The Battalion entrained for overseas service at Milford Station on 9 September 1915 leaving England the next day, sailing via Folkestone to Boulogne. For a week the Battalion stayed in the Watten area before receiving orders to move to the front.
A long and really arduous march took place which led the Battalion to the front and their first engagement of the war, The Battle of Loos.
During this battle an immediate gain was overturned and the highly inexperienced Battalion suffered tremendous losses.
In their first battle the 8th Battalion lost 22 of their 24 officers. 471 other ranks were killed, wounded or missing that being nearly half of all men in the Battalion.
The next major offensive for the Battalion was during the battle of the Somme in July 1916. The Battalion saw action in Albert, Bazentin Ridge, Fleurs-Courcelette, Morval, Gaudecourt, Transloy Ridge and eventually in November the Battle of The Ancre.
During the spring of 1917 the German Army retreated to the heavily fortified defensive Hindenburg Line.
When the retreat started the 21st Division were at Halloy spending a period out of the line in training exercises.
On the first of April the Battalion attended a voluntary Church Parade at Neuville Au Cornet before the following day being route marched to Denier for an attack on a trench system. Over the next days the Battalion moved to Avesnes-le-Conte, Givenchy-le-Noble, Lattre St Quentin before arriving at Duisans to withdraw equipment ready for their move onto the assembly area at Arras.
The Battalion entered the Battle of Arras at Battery Valley on the 9th April 1917 at 4pm digging in until 8pm.
The Battalion moved east and halted around midnight. At daybreak considerable enemy activity was observed round Monchy-le-Preux, also enemy troops and transport moving north east from Roeux. Artillery was asked for in both cases but there was no response.
At 9am the Battalion prepared to advance to its original objective as soon as the 111th brigade advanced on Monchy.
At 10:30 am Major Greatwood was informed that the 8th Somerset Light Infantry were in Monchy and that he must support them. They advanced to teh valley but in this advance they suffered heavy casualties as they had no artillery support.
At 4pm Major Greatwood issued orders to attack Monchy with the 8th Somerset on the right, Lincolns on the left.
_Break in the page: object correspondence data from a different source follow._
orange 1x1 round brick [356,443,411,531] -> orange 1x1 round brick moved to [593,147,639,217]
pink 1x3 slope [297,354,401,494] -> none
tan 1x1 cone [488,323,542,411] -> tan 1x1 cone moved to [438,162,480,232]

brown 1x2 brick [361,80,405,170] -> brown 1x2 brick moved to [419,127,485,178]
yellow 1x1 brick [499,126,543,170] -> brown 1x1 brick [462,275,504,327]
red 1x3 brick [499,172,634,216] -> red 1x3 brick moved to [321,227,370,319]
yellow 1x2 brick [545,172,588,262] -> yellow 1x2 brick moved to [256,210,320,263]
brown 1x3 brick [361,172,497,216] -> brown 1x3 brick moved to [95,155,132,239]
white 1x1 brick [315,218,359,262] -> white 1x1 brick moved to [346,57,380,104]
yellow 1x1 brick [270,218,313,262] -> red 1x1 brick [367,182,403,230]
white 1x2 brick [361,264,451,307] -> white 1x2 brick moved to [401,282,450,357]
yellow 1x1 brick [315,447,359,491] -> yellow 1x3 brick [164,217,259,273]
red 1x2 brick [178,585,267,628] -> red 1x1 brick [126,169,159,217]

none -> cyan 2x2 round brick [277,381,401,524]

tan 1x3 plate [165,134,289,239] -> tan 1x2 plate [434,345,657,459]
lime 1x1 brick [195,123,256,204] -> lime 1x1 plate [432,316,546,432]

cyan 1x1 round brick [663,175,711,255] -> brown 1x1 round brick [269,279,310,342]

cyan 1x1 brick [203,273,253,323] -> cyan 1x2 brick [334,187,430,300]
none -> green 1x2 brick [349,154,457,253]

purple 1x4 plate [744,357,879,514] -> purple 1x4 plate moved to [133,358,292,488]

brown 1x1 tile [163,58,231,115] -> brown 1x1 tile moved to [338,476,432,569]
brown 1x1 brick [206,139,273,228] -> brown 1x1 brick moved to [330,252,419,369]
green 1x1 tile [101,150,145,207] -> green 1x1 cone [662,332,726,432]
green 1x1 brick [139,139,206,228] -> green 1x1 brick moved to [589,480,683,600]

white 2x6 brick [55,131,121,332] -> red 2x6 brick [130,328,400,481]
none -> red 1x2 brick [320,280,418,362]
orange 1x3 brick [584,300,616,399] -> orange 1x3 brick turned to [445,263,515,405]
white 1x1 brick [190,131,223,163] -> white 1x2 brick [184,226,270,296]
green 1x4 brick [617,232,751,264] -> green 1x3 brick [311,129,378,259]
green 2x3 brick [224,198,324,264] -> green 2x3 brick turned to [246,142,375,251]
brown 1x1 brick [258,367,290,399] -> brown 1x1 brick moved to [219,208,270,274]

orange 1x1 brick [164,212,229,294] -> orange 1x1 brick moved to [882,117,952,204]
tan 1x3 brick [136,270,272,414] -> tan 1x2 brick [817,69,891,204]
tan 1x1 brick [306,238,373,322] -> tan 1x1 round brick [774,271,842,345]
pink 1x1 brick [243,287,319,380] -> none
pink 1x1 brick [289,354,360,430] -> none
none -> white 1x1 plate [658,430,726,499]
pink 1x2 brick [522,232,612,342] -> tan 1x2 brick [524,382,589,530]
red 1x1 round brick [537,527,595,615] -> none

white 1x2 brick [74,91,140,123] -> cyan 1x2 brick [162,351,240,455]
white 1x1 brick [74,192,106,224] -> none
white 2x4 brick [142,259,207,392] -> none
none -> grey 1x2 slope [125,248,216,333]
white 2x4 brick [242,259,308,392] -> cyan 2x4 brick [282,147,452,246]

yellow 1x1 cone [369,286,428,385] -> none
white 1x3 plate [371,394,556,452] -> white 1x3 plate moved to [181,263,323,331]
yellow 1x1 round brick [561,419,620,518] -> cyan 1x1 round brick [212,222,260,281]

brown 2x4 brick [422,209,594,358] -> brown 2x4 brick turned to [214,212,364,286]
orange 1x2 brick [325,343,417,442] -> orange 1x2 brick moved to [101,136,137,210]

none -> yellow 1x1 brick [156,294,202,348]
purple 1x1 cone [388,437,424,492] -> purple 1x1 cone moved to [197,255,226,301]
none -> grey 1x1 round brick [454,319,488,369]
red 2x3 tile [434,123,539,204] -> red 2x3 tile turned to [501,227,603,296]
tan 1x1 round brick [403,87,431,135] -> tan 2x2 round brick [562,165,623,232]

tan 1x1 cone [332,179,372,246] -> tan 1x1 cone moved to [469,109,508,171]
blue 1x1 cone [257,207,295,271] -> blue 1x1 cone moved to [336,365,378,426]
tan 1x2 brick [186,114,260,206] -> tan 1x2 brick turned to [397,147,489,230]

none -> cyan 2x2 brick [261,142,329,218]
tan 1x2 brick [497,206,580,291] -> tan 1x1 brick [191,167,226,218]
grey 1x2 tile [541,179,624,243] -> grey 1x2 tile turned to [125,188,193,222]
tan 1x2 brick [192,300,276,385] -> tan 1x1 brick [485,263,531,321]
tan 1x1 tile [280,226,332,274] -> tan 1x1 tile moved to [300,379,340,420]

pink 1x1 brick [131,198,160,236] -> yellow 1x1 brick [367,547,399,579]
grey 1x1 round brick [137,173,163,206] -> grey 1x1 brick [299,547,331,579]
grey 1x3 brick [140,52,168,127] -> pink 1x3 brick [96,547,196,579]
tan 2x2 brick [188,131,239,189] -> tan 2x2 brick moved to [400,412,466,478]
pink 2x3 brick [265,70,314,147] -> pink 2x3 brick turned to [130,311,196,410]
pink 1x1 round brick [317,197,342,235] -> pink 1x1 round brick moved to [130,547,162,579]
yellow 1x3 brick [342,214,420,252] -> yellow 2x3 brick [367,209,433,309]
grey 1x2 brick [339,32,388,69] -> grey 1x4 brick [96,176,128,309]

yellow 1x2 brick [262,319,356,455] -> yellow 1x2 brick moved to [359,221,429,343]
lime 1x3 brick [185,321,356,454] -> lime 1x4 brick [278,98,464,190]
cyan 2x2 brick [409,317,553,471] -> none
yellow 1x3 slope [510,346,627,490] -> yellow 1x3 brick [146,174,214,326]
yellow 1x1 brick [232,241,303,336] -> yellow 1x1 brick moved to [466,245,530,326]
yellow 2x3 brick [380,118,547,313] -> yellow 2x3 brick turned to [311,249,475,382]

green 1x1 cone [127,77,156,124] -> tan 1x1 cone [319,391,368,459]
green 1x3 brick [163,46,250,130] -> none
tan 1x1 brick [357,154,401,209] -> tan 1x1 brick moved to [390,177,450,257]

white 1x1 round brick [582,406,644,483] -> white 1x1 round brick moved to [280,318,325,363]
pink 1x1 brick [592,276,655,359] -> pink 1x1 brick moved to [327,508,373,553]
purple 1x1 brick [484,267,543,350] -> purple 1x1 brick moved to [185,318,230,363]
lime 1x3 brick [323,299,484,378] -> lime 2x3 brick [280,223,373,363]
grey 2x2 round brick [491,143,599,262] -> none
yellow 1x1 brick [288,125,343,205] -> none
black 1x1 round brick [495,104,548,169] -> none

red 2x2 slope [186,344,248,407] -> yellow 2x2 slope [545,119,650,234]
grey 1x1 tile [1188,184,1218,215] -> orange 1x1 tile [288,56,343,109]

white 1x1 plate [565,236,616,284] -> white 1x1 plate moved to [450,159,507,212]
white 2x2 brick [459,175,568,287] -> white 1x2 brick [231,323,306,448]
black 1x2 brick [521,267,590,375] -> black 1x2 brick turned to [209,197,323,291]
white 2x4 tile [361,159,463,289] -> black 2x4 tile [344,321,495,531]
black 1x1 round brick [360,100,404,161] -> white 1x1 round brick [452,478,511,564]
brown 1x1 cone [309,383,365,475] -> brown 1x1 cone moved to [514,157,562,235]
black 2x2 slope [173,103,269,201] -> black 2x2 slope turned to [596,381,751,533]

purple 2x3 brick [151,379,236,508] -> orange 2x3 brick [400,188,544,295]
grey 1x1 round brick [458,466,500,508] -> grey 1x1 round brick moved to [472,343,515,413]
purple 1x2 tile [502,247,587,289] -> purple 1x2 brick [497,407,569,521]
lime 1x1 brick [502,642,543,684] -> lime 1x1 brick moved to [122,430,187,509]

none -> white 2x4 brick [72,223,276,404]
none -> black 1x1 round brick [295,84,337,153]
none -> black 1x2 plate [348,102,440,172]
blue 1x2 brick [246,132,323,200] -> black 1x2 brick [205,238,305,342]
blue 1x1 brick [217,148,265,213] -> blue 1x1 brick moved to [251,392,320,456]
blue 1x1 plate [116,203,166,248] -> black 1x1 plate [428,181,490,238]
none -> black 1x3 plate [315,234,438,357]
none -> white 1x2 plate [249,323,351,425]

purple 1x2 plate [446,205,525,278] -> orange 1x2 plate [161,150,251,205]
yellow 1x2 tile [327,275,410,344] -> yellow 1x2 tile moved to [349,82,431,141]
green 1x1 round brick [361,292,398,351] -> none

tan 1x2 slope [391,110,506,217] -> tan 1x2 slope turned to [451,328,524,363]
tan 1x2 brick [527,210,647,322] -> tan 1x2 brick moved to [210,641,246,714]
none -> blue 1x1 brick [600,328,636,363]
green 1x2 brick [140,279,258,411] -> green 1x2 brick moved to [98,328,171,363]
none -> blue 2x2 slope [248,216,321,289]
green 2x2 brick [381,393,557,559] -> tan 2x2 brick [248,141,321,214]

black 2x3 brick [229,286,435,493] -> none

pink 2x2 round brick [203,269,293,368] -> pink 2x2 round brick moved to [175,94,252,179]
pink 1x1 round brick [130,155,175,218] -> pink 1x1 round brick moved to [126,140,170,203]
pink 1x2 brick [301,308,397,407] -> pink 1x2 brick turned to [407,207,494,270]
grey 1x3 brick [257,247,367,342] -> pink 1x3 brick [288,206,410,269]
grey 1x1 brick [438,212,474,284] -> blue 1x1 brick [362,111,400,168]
Again with no artillery support they had to dig in on high ground receiving orders to attack at dusk.
When they had already opened out for the attack, orders arrived from Brigade cancelling the attack and consolidate the position and patrols were posted in front.
By the end of the 10th April the Battalion had 9 officers wounded, 30 other ranks killed, 187 other ranks wounded and 8 missing.
 
12th April 1917 – Arras
battalion withdrawn from the line and moved to Arras
 
13th April 1917 – Duisans
Battalion moved to Duisans and billeted there for one night.
 
14th April 1917 – Beaufort
Battalion moved to billets in Beaufort.
 
16th April 1917 – Beaufort
Battalion in billets
 
17th April 1917 – Beaufort
Battalion in billets, training carried out
 
18th April 1917 – Beaufort
Battalion in billets, training being carried out.
 
19th April 1917 – Beaufort
Battalion moved to billets in Montenescourt.
 
20th April 1917 – Beaufort
Battalion moved by buses to Arras – Battalion in support.
 
23rd April 1917 – Arras
Battalion in attack. Middlesex right front battalion. York and Lancaster regiment left front Battalion. Somerset Light Infantry Right support Battalion, Lincolnshire Regiment left support Battalion.
Casualties, 20 officers killed, 2nd Lieut W.S.Dickinson, D.J.B Busher. Other Ranks killed 20., Wounded 102, missing 14.
 
25th April 1917 – Arras
Battalion in reserve.
 
Lance Corporal Fred LLoyd was reported as being killed in action on 24th April 1917.